Though at the awards, my time was a good enough to earn me 2nd place in my age category. Looking through my prize bag, I noticed they’d given me a tube of pain relief cream.
Perhaps this was a joke? Perhaps they thought the oldies like me needed this pain relief cream? (Okay, so they’re right.) But then I noticed the bag itself said 60+ and realised they’d given me the wrong prize (I’m only 50). I save the bag as a little trophy, so went to exchange it for the 50-59 category, hoping perhaps that it might contain a different prize (maybe a speed-me-up cream or a Gel or something performance-related). But it still contained the pain relief cream. Perhaps it’s any category over 40? I wanted to know, wanted to ask the other younger runners if they’d gotten pain relief cream too, but it seemed too sad to do that. The Hoka One One shoe bag – now that’s one thing I’ll be using loads, traveling to and from the rest of the Series.
Oh, I didn’t tell you the best moment.
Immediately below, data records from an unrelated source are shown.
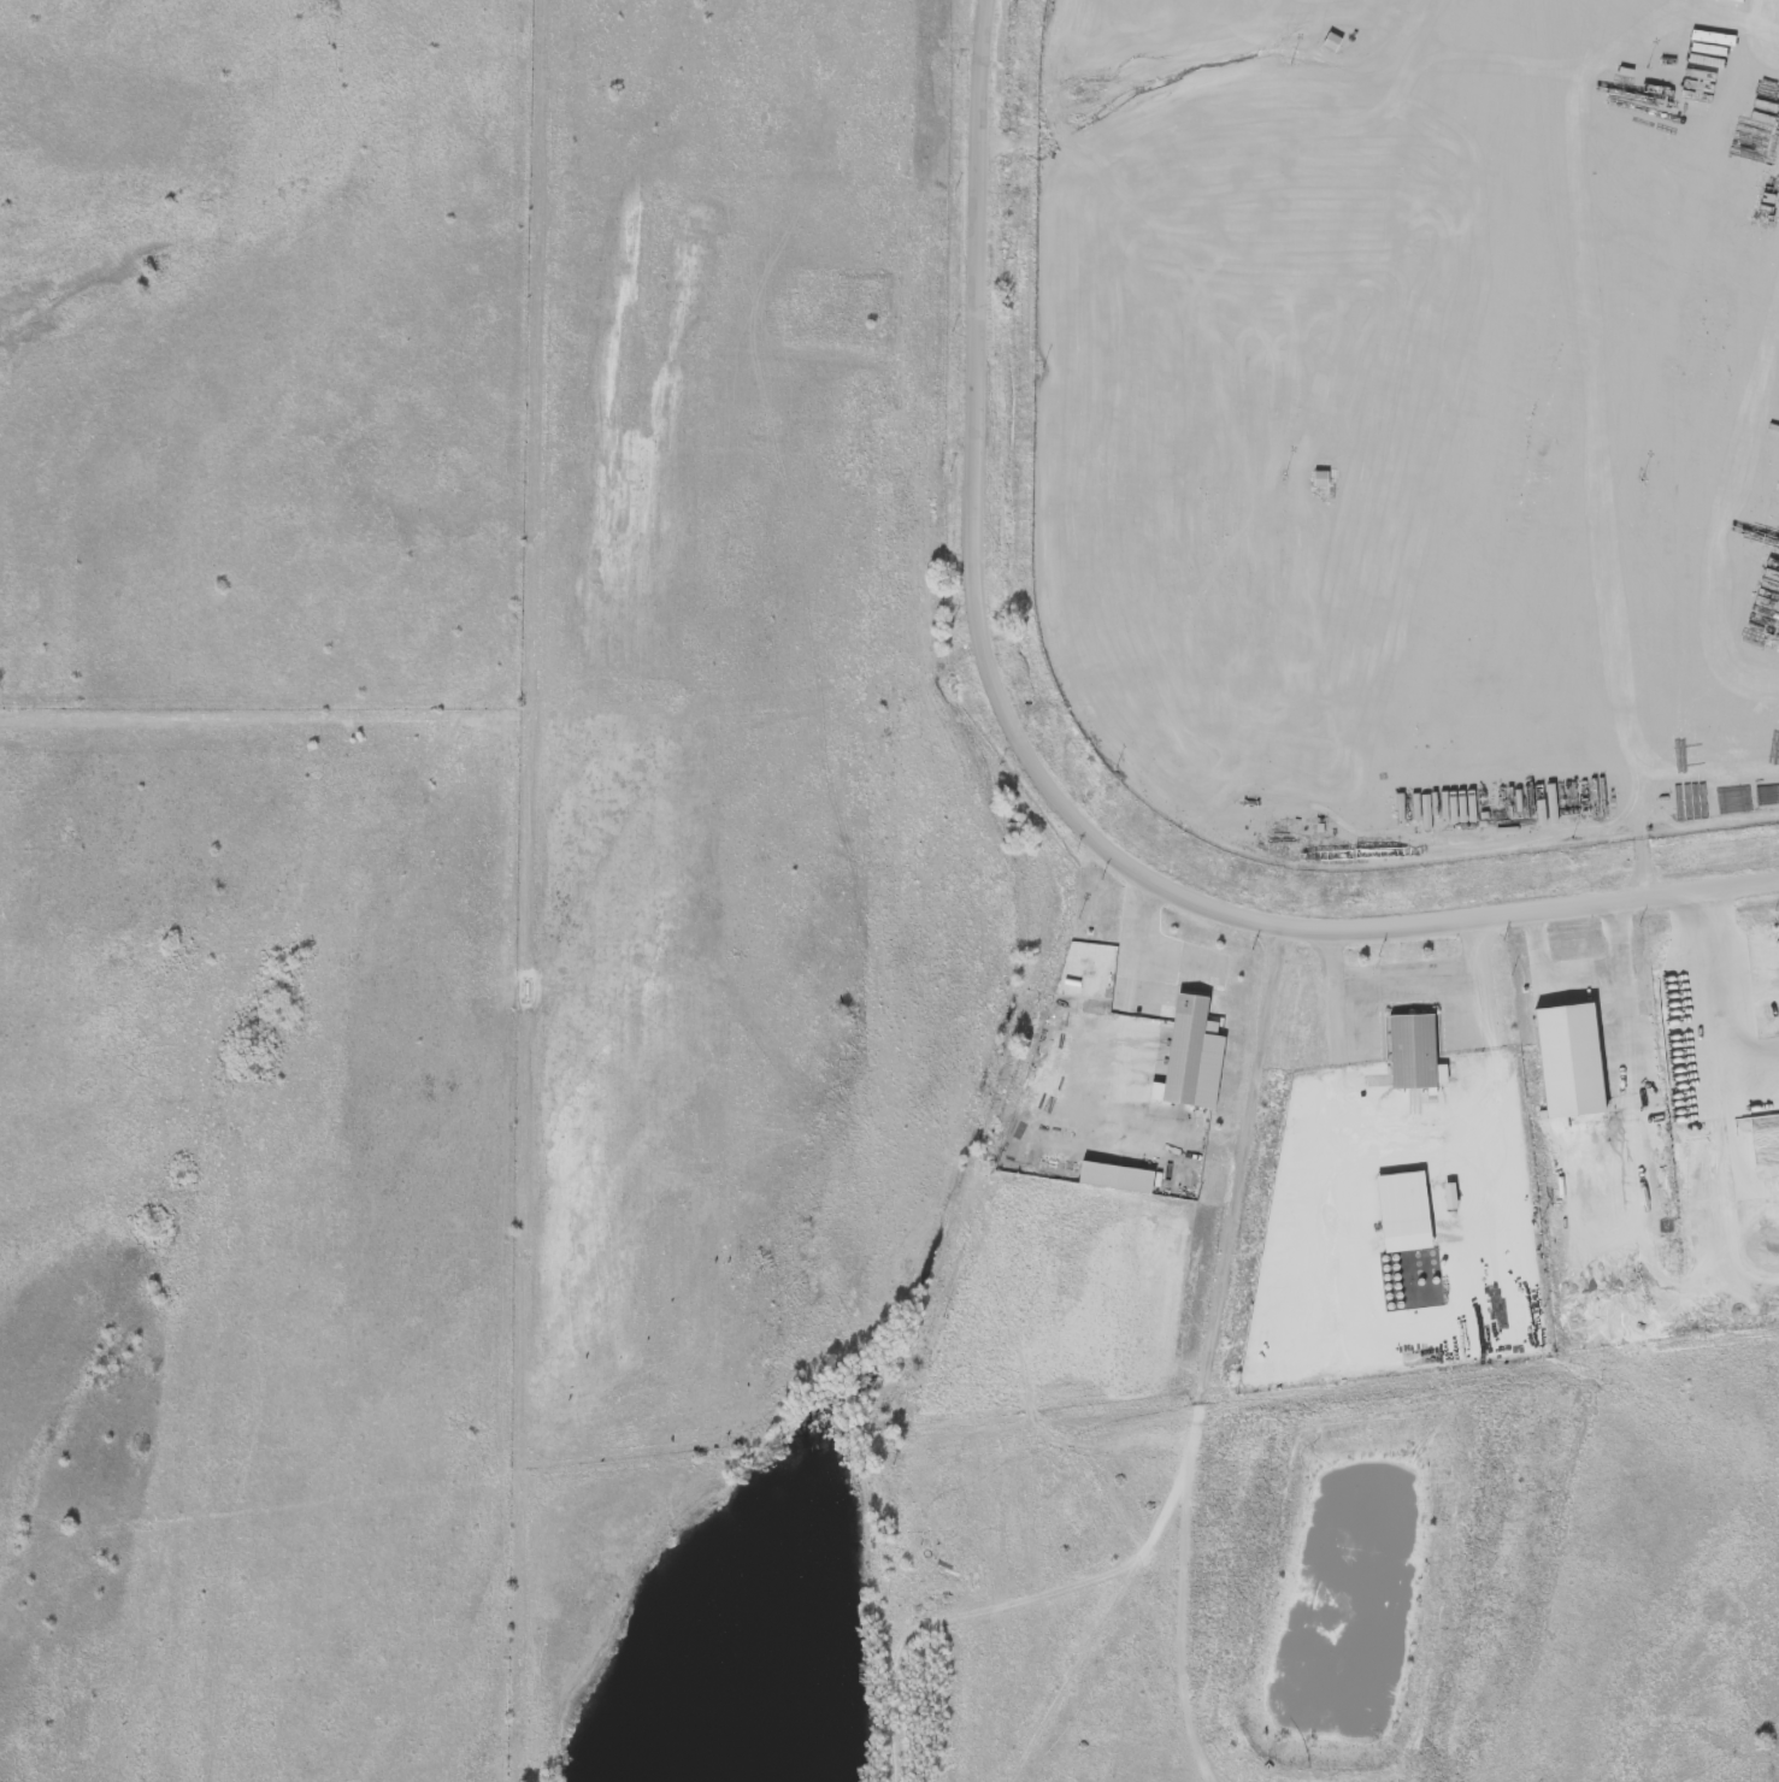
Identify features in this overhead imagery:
road: (1039, 779)
road: (1573, 973)
road: (1412, 984)
building: (1412, 1049)
road: (1241, 1157)
building: (1404, 1210)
How could I have forgotten?
There was a live singer with a guitar. Just as I walked by him after crossing the finish line, breathing hard, dripping sweat, feeling around inside for how I was feeling, he sang some impossibly appropriate lyrics about how “it was all going to be all right, it would just take some time”. I wish I knew the song. I would love to hear it again.
My eyes teared up, and I suddenly felt so very happy and sad and grateful and lucky to be here in this muddy, beautiful, rainy finish area. I shared a stretching tree with another runner, joking about how we were both trying to push it over from opposite sides.
I wasn’t alone. And this wasn’t the end. Just another new beginning.